Data under study Start Marker

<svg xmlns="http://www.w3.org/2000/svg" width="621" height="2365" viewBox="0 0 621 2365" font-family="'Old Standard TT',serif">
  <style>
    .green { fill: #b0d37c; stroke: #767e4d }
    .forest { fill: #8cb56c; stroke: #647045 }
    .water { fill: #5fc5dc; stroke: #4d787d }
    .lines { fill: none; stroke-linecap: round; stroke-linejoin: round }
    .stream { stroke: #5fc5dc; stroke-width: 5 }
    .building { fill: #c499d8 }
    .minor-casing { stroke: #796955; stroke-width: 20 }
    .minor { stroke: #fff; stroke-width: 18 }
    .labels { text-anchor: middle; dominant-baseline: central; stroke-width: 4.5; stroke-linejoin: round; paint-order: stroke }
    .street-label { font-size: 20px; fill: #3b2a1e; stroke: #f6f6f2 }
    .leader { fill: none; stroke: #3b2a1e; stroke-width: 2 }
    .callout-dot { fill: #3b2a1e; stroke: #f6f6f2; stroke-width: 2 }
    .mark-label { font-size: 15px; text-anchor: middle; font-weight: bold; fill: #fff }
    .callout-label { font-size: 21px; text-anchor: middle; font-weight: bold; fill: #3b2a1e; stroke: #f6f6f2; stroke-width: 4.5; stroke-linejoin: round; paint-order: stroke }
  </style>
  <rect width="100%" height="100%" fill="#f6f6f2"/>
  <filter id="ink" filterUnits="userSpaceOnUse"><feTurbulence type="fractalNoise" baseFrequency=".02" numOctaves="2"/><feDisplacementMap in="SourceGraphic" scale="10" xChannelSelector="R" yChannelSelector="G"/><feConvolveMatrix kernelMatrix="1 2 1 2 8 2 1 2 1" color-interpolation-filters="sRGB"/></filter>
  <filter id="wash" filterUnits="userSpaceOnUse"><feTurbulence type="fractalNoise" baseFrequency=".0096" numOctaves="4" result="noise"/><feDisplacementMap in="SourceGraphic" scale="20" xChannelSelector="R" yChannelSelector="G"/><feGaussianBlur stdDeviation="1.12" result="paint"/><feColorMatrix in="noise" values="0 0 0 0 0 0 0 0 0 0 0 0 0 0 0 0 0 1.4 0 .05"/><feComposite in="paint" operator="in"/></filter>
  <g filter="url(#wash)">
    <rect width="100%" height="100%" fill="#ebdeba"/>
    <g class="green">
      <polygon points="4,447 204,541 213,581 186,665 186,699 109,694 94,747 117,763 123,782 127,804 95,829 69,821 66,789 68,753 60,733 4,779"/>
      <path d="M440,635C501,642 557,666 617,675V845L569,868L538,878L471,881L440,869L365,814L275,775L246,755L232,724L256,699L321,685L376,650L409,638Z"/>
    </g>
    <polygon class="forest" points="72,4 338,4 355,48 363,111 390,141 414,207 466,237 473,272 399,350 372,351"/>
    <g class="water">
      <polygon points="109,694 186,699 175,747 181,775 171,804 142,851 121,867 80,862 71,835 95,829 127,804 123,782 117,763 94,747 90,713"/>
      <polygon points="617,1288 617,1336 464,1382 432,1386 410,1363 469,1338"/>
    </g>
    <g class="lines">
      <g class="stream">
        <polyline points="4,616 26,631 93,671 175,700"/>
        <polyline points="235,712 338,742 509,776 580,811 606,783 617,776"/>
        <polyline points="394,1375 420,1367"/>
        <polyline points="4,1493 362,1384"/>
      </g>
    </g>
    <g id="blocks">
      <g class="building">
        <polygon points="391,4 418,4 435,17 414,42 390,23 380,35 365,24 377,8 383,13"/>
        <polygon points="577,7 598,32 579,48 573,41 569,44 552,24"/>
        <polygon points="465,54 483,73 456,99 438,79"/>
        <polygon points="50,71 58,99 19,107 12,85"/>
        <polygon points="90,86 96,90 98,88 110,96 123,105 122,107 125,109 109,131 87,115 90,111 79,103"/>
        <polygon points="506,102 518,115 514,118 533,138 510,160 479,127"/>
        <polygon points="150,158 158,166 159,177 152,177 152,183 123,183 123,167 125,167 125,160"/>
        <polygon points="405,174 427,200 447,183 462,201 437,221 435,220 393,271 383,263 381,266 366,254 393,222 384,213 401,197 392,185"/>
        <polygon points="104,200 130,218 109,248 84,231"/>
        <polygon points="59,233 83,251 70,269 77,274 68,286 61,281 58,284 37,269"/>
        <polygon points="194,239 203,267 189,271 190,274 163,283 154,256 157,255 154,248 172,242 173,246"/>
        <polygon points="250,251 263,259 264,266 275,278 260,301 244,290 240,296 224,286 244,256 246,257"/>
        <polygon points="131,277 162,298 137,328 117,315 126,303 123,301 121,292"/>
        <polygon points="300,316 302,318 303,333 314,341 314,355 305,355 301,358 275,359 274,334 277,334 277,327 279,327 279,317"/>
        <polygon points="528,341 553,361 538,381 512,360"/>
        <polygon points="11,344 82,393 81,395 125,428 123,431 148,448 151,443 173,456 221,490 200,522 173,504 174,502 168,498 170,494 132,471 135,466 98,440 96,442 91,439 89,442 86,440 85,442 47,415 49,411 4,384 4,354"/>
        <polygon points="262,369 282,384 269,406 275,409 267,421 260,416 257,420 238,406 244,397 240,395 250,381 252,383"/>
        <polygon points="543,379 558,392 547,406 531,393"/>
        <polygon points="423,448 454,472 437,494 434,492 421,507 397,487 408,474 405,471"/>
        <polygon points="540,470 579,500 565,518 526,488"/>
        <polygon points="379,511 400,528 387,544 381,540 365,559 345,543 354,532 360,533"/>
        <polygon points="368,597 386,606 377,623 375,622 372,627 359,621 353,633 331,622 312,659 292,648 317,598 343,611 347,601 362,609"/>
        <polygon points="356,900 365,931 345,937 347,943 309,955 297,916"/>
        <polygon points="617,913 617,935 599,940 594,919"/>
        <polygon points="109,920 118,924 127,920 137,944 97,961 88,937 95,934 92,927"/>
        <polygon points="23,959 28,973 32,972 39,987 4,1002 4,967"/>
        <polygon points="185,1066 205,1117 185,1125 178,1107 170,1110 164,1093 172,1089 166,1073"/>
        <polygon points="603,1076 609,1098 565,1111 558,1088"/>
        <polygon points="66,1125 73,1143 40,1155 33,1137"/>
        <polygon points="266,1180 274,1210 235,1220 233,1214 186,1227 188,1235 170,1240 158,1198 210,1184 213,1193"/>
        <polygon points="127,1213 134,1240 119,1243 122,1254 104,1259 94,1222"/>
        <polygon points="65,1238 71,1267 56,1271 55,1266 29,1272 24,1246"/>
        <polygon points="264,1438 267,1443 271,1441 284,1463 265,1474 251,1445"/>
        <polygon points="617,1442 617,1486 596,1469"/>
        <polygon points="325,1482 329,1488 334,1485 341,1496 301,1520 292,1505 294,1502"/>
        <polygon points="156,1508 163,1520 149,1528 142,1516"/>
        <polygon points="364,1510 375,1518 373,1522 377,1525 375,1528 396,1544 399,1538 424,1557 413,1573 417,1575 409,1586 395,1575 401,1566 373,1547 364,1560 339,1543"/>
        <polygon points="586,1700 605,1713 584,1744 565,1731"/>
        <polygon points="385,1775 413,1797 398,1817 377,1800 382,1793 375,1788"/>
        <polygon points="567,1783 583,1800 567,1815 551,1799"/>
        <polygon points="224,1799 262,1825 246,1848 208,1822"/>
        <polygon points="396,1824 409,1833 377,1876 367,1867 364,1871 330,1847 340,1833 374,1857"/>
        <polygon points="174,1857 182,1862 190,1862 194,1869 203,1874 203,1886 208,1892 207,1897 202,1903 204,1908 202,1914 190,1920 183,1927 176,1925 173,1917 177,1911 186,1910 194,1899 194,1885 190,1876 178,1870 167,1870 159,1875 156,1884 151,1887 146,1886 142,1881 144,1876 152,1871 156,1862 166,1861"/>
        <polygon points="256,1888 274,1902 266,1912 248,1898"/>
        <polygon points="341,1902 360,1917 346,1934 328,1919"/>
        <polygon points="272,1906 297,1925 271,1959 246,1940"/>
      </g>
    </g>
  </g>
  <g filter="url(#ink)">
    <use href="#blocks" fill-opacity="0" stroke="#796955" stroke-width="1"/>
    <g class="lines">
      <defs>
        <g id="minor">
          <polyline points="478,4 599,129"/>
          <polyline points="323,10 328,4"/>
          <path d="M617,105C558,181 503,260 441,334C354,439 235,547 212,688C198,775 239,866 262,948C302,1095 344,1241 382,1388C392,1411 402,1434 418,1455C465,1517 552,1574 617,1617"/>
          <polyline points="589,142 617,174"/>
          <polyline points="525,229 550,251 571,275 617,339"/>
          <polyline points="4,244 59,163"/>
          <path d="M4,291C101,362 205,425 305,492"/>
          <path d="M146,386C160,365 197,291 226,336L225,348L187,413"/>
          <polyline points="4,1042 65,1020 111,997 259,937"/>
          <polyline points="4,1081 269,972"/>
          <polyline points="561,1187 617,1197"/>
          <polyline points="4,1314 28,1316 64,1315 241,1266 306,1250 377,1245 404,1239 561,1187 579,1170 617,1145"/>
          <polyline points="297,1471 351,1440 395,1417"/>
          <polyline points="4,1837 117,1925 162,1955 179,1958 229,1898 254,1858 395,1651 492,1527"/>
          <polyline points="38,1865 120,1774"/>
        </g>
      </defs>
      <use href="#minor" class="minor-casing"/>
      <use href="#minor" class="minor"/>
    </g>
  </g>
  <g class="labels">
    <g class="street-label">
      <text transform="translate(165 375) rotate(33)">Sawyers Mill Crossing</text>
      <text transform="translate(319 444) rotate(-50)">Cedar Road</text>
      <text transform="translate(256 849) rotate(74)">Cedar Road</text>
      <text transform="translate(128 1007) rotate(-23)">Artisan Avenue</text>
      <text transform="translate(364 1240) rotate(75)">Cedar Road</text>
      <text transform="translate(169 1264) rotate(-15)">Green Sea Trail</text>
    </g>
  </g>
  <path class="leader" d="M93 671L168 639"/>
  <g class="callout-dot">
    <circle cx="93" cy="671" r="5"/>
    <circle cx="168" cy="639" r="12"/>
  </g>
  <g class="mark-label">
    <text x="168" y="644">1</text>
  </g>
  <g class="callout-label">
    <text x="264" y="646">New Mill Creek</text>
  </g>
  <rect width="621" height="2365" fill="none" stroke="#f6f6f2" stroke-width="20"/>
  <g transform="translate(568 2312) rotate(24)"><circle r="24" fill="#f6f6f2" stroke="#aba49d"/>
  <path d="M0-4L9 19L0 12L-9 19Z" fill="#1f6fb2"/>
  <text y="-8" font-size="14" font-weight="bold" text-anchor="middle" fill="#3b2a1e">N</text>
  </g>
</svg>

Data under study End Marker
Data under study Start Marker

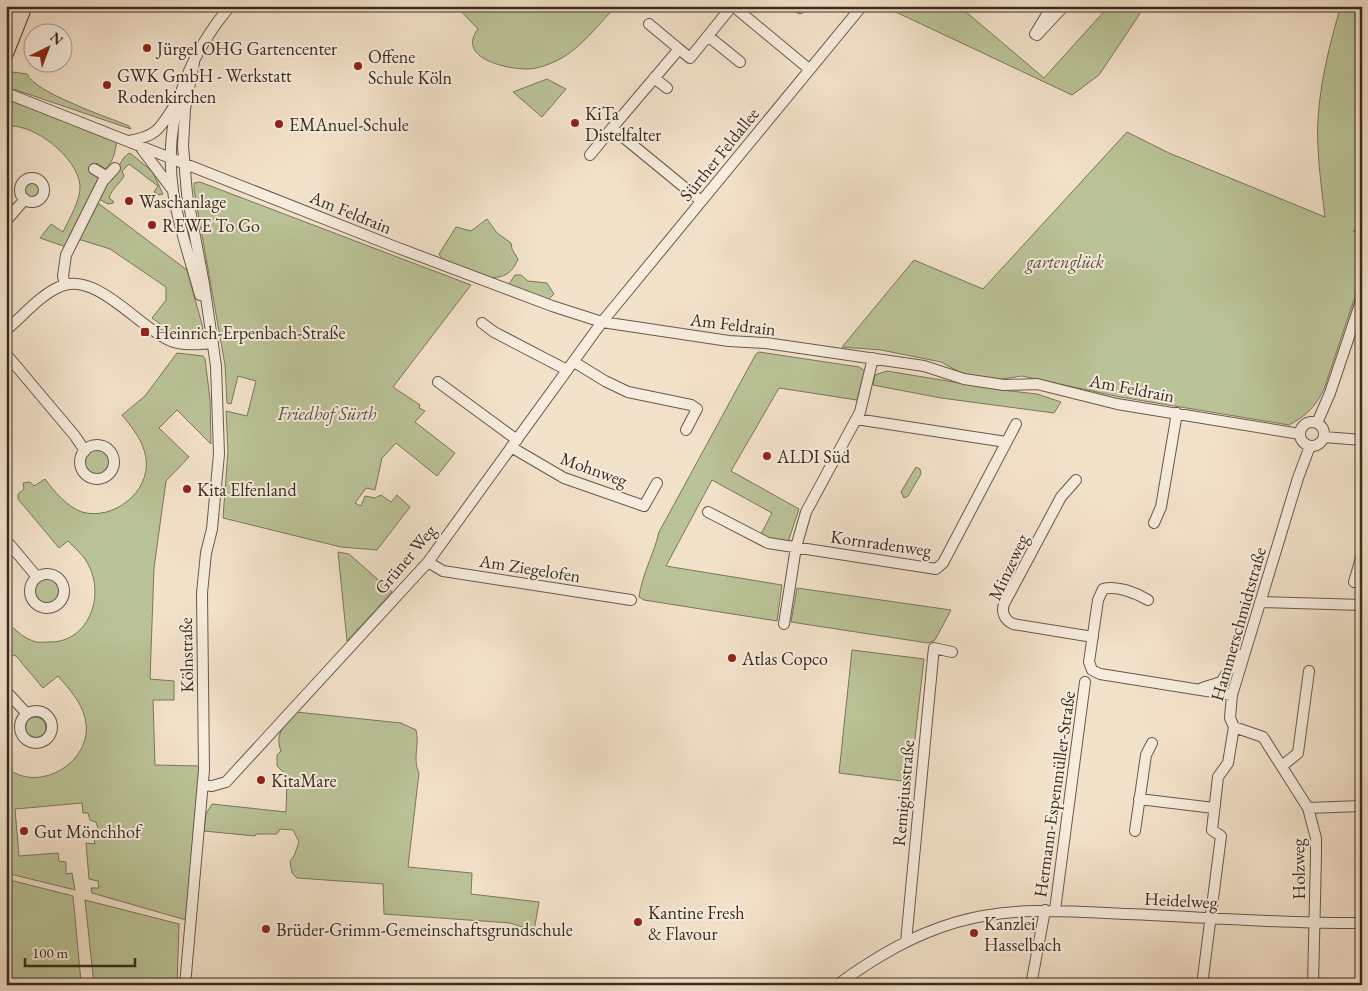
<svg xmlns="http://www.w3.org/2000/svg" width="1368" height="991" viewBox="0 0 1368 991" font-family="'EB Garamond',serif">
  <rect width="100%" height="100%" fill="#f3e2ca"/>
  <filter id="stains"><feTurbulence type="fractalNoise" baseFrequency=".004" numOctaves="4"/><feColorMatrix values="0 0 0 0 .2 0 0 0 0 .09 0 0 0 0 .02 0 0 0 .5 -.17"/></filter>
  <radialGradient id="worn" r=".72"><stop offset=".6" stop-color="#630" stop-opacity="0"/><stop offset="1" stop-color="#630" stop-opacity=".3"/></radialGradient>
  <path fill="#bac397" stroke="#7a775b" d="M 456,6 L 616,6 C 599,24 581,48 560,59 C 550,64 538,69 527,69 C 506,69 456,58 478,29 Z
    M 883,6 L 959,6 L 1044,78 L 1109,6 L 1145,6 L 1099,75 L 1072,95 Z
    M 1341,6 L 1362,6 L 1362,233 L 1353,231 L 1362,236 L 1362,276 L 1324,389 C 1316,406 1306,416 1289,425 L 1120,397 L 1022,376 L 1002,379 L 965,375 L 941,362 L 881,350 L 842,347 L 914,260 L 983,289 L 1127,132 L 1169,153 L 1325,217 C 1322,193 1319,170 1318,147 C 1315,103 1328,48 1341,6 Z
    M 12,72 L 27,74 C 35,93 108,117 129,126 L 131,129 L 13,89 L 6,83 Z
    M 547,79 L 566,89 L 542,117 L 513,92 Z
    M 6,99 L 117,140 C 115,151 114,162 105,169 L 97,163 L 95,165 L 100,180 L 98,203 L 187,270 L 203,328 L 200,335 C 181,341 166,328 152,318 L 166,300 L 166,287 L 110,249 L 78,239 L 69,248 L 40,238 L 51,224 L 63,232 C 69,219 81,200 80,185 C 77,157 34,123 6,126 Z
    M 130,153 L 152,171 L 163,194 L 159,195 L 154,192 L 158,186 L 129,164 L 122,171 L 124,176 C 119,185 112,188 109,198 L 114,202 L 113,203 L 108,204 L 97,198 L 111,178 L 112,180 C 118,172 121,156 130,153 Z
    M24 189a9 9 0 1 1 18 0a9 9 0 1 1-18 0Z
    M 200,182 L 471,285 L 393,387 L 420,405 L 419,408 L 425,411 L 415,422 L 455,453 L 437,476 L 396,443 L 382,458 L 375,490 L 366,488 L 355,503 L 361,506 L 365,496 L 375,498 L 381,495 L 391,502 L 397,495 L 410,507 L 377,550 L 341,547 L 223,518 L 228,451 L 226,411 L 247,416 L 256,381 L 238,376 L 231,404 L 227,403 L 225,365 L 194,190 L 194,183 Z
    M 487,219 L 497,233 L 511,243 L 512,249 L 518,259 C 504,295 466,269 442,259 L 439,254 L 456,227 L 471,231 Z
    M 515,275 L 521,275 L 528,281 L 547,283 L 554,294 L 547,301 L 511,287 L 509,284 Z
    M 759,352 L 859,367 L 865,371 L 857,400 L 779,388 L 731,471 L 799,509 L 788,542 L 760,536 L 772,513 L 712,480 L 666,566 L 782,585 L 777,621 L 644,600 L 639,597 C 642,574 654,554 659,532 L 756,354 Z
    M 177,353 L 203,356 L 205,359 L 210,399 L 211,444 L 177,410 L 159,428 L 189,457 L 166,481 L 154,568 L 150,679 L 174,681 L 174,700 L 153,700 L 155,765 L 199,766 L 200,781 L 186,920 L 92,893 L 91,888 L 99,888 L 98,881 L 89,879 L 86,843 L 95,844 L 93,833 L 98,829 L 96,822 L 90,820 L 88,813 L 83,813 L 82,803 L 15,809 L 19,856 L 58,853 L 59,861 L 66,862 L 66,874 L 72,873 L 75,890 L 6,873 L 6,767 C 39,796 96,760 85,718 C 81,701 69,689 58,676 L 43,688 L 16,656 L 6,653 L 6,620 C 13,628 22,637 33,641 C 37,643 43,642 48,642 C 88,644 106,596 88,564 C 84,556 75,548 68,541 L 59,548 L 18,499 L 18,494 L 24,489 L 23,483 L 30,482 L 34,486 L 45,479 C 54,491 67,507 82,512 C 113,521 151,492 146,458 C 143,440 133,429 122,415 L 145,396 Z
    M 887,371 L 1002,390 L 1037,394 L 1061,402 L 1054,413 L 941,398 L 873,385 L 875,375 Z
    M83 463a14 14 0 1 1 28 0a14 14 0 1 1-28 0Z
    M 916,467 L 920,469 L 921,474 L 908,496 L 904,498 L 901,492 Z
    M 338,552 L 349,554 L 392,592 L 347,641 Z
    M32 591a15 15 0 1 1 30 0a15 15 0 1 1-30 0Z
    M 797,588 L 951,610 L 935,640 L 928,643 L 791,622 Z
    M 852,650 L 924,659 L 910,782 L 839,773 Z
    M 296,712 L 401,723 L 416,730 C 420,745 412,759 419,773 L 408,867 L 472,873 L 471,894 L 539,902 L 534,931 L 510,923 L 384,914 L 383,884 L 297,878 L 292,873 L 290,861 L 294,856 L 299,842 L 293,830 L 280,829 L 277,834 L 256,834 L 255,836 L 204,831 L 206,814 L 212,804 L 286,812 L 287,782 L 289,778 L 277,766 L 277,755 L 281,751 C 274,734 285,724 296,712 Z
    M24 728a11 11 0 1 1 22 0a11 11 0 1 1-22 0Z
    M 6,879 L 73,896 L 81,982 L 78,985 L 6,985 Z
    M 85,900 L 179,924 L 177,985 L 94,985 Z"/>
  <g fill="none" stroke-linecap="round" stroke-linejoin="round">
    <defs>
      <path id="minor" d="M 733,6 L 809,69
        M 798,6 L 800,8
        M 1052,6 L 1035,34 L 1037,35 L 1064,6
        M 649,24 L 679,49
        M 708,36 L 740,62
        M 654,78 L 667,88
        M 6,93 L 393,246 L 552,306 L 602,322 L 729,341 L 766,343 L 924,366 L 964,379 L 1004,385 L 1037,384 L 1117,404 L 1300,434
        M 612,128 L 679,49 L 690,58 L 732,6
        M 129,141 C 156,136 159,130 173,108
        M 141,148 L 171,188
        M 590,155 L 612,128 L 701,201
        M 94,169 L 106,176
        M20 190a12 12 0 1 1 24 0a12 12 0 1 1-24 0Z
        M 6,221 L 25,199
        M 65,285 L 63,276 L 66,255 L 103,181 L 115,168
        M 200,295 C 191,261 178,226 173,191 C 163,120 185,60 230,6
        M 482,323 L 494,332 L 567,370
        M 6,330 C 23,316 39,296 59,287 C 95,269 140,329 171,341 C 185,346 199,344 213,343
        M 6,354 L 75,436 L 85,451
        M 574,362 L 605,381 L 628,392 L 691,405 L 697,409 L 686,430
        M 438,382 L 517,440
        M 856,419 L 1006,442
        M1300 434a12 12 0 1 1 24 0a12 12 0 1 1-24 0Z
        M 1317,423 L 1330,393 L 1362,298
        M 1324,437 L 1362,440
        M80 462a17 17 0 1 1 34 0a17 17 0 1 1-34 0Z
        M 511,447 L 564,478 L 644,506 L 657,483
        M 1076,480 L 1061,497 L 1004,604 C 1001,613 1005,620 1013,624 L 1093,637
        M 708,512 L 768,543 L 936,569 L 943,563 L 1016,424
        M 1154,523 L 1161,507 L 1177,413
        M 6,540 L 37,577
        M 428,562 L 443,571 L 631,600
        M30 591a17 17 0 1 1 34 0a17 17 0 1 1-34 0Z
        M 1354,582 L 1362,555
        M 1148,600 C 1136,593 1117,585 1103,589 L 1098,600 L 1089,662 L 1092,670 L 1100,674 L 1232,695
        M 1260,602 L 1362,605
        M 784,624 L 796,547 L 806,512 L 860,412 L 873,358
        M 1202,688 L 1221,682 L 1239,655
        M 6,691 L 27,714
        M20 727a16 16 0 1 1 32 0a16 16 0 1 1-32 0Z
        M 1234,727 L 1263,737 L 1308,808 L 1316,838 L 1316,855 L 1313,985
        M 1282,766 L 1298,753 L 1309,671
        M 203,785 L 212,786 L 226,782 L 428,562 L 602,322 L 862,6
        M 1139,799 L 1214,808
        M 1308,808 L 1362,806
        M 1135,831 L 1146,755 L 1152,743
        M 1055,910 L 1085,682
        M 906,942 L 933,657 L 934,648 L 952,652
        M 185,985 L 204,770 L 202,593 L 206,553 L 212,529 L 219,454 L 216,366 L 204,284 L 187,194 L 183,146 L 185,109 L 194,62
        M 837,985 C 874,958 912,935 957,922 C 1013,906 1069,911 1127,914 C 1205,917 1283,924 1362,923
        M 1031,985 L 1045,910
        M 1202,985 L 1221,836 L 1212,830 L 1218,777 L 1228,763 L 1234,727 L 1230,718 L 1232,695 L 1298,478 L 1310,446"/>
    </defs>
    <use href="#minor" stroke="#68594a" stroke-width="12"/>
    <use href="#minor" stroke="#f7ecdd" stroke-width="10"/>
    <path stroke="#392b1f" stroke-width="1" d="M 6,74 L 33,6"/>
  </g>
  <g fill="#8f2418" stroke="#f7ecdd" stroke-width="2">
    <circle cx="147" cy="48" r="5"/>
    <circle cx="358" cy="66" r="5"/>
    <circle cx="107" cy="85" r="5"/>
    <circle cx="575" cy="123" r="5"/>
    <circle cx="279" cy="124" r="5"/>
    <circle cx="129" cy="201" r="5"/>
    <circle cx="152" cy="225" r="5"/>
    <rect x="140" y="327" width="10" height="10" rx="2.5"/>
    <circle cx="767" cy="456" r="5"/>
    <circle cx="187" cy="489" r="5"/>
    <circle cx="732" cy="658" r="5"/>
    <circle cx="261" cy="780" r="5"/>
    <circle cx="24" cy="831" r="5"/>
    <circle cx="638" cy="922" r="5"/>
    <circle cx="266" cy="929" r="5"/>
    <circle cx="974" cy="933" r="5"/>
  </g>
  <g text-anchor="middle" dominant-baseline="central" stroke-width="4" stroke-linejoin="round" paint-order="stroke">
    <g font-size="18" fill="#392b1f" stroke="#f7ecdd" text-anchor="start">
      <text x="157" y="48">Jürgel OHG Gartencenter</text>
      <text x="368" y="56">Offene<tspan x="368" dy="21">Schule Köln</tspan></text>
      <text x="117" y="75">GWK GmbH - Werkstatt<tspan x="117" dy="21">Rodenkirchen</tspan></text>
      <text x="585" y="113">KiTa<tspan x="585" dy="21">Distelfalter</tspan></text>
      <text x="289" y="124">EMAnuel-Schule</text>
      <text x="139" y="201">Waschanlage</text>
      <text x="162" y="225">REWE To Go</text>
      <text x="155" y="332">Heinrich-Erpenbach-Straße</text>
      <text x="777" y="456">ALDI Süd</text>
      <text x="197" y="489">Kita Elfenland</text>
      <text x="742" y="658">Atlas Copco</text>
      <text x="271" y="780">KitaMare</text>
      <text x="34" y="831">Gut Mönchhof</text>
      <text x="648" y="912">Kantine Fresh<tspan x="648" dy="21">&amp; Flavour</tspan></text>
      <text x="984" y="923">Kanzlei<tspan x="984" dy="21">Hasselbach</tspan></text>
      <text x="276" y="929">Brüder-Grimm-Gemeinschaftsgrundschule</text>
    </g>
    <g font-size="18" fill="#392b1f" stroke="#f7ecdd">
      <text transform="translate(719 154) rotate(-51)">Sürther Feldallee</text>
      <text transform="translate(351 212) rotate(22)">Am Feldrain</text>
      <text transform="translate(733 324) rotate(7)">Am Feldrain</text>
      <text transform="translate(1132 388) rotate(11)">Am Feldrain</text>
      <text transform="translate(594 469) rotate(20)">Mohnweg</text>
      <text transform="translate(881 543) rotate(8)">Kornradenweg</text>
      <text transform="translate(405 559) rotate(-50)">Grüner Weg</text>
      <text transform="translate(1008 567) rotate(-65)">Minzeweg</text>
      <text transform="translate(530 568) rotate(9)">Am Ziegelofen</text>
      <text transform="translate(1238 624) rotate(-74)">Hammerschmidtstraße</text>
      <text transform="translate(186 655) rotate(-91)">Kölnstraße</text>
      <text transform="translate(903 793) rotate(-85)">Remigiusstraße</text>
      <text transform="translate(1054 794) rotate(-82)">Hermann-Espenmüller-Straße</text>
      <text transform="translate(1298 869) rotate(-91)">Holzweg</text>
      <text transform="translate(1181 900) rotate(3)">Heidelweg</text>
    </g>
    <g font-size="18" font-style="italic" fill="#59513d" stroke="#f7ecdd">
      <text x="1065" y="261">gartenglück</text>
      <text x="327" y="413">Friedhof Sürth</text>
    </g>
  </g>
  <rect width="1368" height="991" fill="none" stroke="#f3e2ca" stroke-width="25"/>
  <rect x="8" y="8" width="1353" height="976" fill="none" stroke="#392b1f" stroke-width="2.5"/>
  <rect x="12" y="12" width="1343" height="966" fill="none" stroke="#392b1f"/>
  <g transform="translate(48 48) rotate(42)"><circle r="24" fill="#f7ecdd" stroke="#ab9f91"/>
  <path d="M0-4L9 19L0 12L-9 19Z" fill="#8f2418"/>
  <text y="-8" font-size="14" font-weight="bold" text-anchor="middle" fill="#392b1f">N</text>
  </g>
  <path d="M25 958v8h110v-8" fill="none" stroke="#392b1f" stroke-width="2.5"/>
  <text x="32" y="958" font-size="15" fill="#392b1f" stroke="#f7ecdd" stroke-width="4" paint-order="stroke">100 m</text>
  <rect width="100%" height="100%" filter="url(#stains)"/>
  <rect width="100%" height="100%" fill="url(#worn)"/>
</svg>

Data under study End Marker

▶ _Action item_
Your answer should consist of the lines above that hold the word "worn", copied exactly.

▶ _Output for this task_
  <radialGradient id="worn" r=".72"><stop offset=".6" stop-color="#630" stop-opacity="0"/><stop offset="1" stop-color="#630" stop-opacity=".3"/></radialGradient>
  <rect width="100%" height="100%" fill="url(#worn)"/>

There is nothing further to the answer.